AVANIM
Raphael Nadjari, Avanim, Israel/França, 2004

A forma de trabalho de Nadjari com seus roteiros (este é seu quarto longa, sendo que um deles, Eu Sou o Irmão de Josh Polonski, passou no Festival do Rio em 2001) é bastante peculiar: ele não escreve os diálogos, apenas as situações, e os atores ficam livres para improvisar as cenas de acordo com suas sensações no momento, sempre seguindo este pré-montado outline de situações. Não é nada de novo, mas também não é o meio corrente de lidar com o cinema de ficção. Este método soa especialmente peculiar, quando descobrimos que, francês de origem judaica, Nadjari não fala hebraico. Portanto, neste seu quarto filme, todo ele passado em Israel e falado nesta língua (ao contrário dos anteriores), ele simplesmente não entendia exatamente o que os atores estavam falando em cena ao longo da filmagem.

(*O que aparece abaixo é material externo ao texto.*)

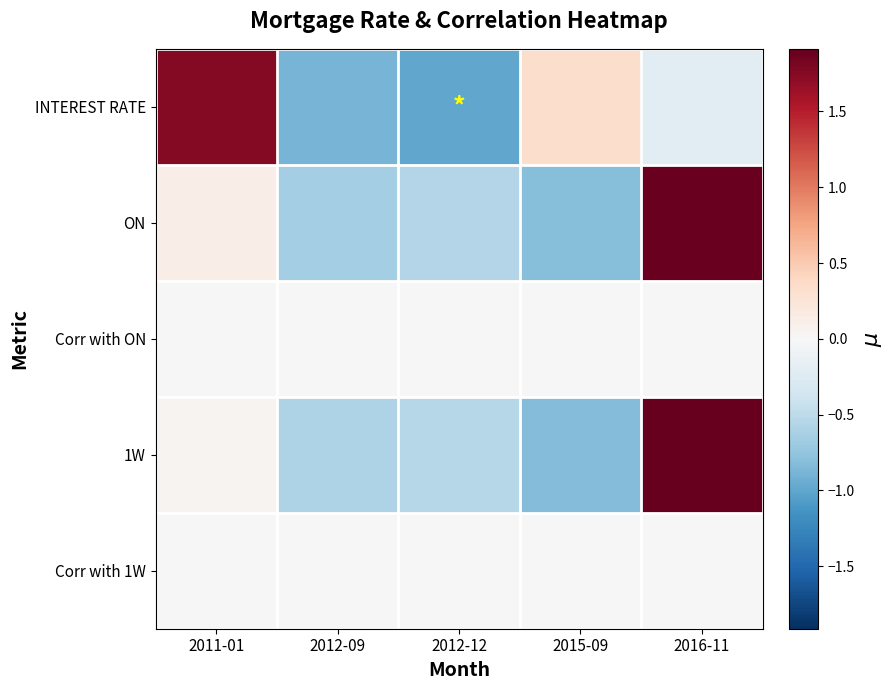

What is the difference between the highest and lowest values at 2012-12?

1.0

Se o que Nadjari deseja com este método é uma sensação mais próxima do realismo (e aí, estamos supondo a partir do que vemos na tela), inegavelmente ele o consegue. Claro que para isso ele incorpora todo um arsenal de ferramentas de linguagem que se unam a este método dramático (a câmera na mão acompanhando os atores o tempo todo, os cortes em movimento que marcam, em especial, o começo do filme), de forma a ter este efeito. Mas o efeito de realismo não implica, deve-se dizer, em Verdade na tela: trata-se tão somente de um método para atingir um determinado efeito a partir de clichês de linguagem já depreendidos para tal fim.

A questão em Avanim é o processo de perda de controle de sua própria vida por uma personagem feminina: casada, mãe de um filho pequeno, quando a encontramos (e estaremos ao lado dela o filme todo), ela já se encontra em crise. Com o pai, com quem trabalha (por conta de uma questão ética do seu trabalho na firma de contabilidade); com o marido (começamos o filme numa cena de sexo dela com o amante); até mesmo com o filho, pois ficamos sabendo que ela está constantemente atrasada ao buscá-lo na creche. Trata-se de uma mulher à beira de um ataque de nervos – e mais cedo ou mais tarde, ele virá. É interessante que ele venha por conta de um atentado terrorista na sua cidade, porque o filme incorpora as questões do Oriente Médio a partir de seu efeito na vida destas pessoas tão somente. Não é uma questão política, e sim uma questão pessoal: o atentado mata o amante de Michale (a personagem), e só por isso ele está no filme – de resto, não é uma questão no trabalho de Nadjari, em nenhum momento, a violência em Israel e territórios.

Até aí o filme vai bem, ainda que por vezes o método de Nadjari pareça mais importante para ele do que o bem do andamento de seu próprio filme (em inúmeras cenas há tempos mortos que não soam como os dos personagens, e sim dos atores buscando seus personagens em cena). Só que, a partir do atentado, instaura-se uma duplicidade de registros em jogo, inegavelmente: se o método de Nadjari é um que funciona principalmente nos pequenos momentos, nas sensações quase escondidas dos personagens, rapidamente o desmoronamento da vida da personagem vai ganhando contornos excessivamente melodramáticos, o que não é um mal em si, mas simplesmente parece propor um outro filme que não aquele a que assistíamos. Isso fica especialmente claro no fato dramático escolhido como o fecho da história: um assassinato absolutamente aleatório dentro da lógica do filme, desnecessário mesmo na sua catarse forçada, que em tudo nega um olhar delicado anterior, subjetivo, em chave menor.

O filme parece, então, dividido, fendido, e fica difícil entender exatamente do quê Nadjari queria falar no fim das contas: se dos pequenos dramas do cotidiano ou de uma história quase épica na sua confluência repentina de tragédias. Nesta dúvida, o filme perde bastante da sua magia, embora mantenha na lembrança alguns belos momentos de trabalho do seu elenco, especialmente da protagonista (uma mulher propositalmente não-simpática, e que o filme nos força a acompanhar o tempo todo).